De même, si la mort d’Arnaud Beltrame a eu un écho hors-norme au sein de la communauté nationale, elle a d’abord été analysée très largement dans le débat public comme la conséquence d’un acte purement sacrificiel. Arnaud Beltrame est apparu aux yeux de beaucoup comme une victime du terrorisme alors qu’il a d’abord été un combattant : il est entré dans le supermarché pour sauver des otages avec l’intention d’agir et non de mourir, même s’il savait sa mort possible et probable.

Prendre en compte cette réalité permet de rendre justice au sens de l’engagement d’Arnaud Beltrame. Elle permet aussi de rappeler à l’ensemble des Français que la place de la mort dans la vie de leurs soldats n’est pas la même que celle qui lui accordent les djihadistes : les militaires ne recherchent pas la mort ; ils consentent à la donner, par obéissance, et en acceptent la possibilité pour eux-mêmes.

Seul le temps permettra de savoir si les évolutions amorcées depuis 2008 se confirment et s’ancrent dans la vie sociale ordinaire. […]

L’acceptation du combat

L’attention portée par les politiques et les chefs militaires à leur parole publique est cruciale : ce sont eux, par leurs voix, qui confèrent une identité narrative à ces militaires. Les hommages nationaux rendus aux « morts pour la France » ponctuent la vie nationale, mais leur sens demeure incomplet si la parole politique qui les accompagne ne rend pas justice aux ressorts profonds de l’engagement militaire.

Il n’y a pas des morts qui, dans l’absolu, valent plus ou moins que d’autres. En revanche, par l’élaboration de rites, la société choisit de donner un sens particulier aux unes ou autres. La parole politique qui prend place au cœur de chaque hommage national, parce qu’elle représente les Français dans leur ensemble, est une clé de la reconnaissance du choix posé en leur nom par chaque soldat.

En dehors même de ces moments tragiques que nul ne peut souhaiter voir survenir, ce souci de cohérence devrait être permanent : il est possible de prendre en compte les souffrances individuelles et collectives liées aux blessures psychiques et physiques de ceux qui ont combattu sans réduire les mots prononcés à de la pitié. Il est possible de porter un regard de compassion sur ces soldats qui ne laisse pas de côté l’engagement librement consenti et le courage que requiert l’acte combattant.

DR

De ces mots, dépend en grande partie la perception que les Français ont du métier des armes et de son rôle au sein de la communauté nationale. Si cette mort ne revêt aucun sens, si cette mort fait des militaires défunts des victimes accidentelles parce qu’on oublie qu’avant de mourir ils se sont battus, le soldat français demeurera cette figure éclatée, qui oscille d’un rôle à l’autre, de l’éducateur que l’on espère capable de remettre debout une jeunesse en déshérence au représentant quotidien de la force régalienne de l’opération Sentinelle en passant par le combattant du désert de la bande sahélo-saharienne.

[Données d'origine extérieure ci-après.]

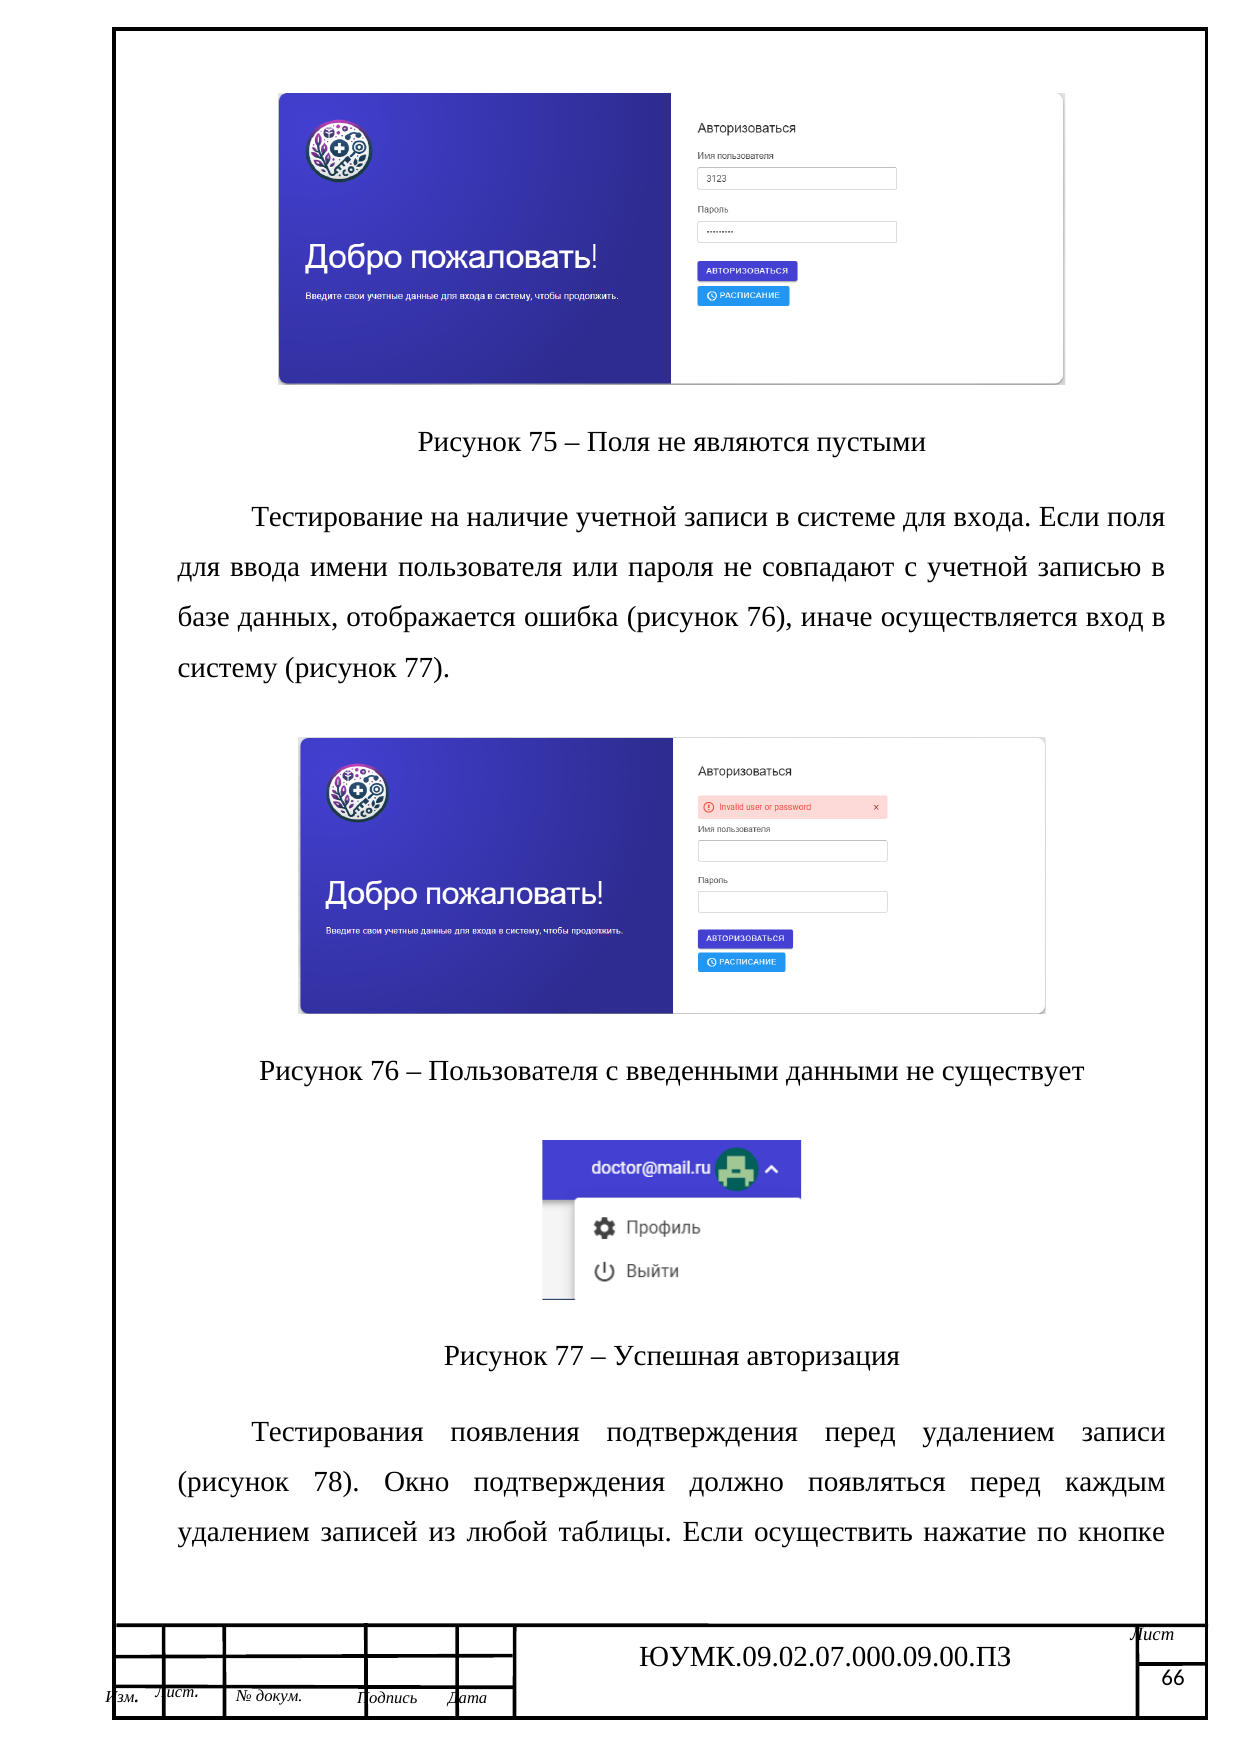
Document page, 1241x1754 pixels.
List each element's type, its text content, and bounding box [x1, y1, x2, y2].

text Рисунок 76 – Пользователя с введенными данными не существует [177, 1053, 1166, 1086]
picture [542, 1140, 802, 1300]
picture [298, 737, 1046, 1014]
text Рисунок 75 – Поля не являются пустыми [177, 424, 1166, 457]
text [177, 1414, 1166, 1548]
text Рисунок 77 – Успешная авторизация [177, 1338, 1166, 1372]
picture [278, 93, 1066, 385]
text Тестирование на наличие учетной записи в системе для входа. Если поля для ввода имени пользователя или пароля не совпадают с учетной записью в базе данных, отображается ошибка (рисунок 76), иначе осуществляется вход в систему (рисунок 77). [177, 499, 1166, 683]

Ce qui fait l’unité de ces différents rôles, c’est l’acceptation du combat au service de la nation, dans des engagements qui ne sont pas choisis. De cette perception par les Français de la figure du militaire, dépend la compréhension par les citoyens des guerres qui sont menées en leur nom. À cette condition seulement, un débat de qualité peut exister sur les choix posés en la matière par les chefs politiques.